DATA LISTING:
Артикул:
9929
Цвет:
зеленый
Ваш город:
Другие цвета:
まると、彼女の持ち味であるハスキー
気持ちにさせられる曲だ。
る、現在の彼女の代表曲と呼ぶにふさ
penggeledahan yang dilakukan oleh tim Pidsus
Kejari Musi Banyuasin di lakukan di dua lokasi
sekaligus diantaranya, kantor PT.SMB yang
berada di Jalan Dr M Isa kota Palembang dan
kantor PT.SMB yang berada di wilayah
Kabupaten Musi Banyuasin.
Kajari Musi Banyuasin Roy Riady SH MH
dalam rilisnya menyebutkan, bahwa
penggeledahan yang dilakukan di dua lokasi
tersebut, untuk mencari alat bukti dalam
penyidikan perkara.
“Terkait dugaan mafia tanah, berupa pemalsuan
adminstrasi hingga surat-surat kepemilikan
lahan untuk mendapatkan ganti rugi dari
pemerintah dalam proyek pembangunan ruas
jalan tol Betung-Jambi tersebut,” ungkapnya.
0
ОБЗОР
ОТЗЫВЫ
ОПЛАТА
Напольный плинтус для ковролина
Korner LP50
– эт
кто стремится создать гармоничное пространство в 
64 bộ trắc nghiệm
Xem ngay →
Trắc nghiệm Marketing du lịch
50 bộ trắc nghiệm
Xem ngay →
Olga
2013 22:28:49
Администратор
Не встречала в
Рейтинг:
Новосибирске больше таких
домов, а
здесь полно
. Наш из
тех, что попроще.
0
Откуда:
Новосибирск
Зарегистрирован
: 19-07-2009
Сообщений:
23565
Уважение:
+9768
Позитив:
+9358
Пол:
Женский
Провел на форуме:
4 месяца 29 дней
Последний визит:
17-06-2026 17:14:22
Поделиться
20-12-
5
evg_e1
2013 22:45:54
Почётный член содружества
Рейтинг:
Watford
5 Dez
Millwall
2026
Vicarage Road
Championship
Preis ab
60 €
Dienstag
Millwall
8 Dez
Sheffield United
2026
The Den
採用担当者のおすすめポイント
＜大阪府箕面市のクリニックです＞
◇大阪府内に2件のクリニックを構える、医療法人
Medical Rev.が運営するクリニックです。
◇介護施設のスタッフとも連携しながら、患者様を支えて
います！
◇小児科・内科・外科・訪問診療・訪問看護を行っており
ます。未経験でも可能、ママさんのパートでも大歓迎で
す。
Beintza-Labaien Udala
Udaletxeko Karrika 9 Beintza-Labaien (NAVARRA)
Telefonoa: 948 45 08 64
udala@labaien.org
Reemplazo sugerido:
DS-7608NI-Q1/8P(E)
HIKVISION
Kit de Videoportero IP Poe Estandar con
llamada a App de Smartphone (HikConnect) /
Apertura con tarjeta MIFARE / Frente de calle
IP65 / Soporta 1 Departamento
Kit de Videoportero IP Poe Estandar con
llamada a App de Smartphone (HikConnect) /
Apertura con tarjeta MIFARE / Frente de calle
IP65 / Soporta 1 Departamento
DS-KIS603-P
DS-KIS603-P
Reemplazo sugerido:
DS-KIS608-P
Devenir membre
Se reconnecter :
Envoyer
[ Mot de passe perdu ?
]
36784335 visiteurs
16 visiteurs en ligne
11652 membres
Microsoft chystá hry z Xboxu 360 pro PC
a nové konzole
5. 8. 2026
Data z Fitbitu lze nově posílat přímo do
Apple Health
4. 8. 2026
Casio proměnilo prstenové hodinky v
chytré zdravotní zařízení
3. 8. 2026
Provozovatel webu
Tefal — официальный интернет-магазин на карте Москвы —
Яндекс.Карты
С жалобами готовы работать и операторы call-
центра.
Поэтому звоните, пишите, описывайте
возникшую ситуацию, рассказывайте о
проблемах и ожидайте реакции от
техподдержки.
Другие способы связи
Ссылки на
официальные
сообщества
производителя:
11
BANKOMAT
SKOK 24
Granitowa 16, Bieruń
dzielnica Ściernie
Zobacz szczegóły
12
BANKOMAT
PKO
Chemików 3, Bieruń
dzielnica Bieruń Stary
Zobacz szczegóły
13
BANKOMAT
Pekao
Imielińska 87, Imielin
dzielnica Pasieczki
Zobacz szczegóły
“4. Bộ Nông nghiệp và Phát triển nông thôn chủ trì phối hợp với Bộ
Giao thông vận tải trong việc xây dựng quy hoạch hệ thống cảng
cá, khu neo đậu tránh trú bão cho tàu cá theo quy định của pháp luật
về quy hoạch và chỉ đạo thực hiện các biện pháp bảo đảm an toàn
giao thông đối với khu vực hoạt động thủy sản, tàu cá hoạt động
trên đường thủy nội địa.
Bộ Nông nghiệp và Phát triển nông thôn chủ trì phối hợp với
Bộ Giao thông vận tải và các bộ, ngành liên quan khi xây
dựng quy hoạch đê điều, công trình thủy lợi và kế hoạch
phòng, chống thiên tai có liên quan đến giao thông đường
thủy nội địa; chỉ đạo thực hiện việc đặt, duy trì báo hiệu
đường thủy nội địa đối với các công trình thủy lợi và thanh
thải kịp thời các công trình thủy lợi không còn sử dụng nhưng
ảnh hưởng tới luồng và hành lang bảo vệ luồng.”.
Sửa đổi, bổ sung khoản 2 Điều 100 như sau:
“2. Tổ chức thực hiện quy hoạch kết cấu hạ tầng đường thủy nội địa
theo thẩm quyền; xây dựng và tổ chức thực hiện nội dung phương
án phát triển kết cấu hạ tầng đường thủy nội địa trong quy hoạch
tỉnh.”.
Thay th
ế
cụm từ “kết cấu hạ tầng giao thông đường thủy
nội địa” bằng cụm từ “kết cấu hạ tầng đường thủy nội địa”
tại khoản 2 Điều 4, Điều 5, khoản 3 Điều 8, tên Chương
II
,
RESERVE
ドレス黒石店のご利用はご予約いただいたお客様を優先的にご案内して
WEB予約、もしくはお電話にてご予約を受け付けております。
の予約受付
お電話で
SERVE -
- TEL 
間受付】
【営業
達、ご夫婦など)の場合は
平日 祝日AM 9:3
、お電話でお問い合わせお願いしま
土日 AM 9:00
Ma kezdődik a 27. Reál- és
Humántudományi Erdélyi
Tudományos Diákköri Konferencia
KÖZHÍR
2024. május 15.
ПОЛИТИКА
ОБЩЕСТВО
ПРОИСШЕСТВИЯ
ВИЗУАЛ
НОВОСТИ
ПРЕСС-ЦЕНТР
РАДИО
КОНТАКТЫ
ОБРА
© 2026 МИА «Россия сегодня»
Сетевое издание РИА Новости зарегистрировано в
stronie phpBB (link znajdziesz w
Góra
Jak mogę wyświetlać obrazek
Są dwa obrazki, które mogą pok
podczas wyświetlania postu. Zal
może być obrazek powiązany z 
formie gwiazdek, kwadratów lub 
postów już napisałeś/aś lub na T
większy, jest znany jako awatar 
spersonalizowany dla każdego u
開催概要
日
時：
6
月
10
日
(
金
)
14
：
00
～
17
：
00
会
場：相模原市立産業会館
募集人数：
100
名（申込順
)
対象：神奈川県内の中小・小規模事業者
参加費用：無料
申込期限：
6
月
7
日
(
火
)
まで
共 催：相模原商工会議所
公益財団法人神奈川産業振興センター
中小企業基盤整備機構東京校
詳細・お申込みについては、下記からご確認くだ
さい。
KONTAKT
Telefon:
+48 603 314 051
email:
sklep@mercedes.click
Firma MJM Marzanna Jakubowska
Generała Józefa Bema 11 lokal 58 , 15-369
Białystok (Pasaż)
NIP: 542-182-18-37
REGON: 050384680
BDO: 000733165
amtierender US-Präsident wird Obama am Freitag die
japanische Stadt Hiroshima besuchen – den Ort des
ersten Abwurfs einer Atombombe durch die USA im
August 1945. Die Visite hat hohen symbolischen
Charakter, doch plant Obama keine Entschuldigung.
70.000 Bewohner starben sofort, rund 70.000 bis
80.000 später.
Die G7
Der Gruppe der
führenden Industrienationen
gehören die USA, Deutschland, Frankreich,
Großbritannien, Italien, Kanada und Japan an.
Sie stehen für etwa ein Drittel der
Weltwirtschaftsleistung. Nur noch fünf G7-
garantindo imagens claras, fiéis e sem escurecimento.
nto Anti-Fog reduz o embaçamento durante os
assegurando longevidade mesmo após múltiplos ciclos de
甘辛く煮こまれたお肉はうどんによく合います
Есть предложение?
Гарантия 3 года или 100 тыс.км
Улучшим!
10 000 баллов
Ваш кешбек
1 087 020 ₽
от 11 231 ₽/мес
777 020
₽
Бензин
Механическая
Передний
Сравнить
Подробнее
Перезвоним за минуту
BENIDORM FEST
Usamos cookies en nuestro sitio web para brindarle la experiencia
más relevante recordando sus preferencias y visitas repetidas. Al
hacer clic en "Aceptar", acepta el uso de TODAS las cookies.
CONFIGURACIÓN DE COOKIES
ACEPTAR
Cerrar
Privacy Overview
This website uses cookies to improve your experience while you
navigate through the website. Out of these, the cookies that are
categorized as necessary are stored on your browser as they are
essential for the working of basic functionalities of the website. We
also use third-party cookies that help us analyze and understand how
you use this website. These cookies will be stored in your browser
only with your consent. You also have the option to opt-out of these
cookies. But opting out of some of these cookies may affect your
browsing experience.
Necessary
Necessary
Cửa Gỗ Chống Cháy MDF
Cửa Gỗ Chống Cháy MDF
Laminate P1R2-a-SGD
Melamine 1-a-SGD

WORK ORDER:
Please show every line above that includes the word "khoản".

OUTPUT BELOW:
Sửa đổi, bổ sung khoản 2 Điều 100 như sau:
tại khoản 2 Điều 4, Điều 5, khoản 3 Điều 8, tên Chương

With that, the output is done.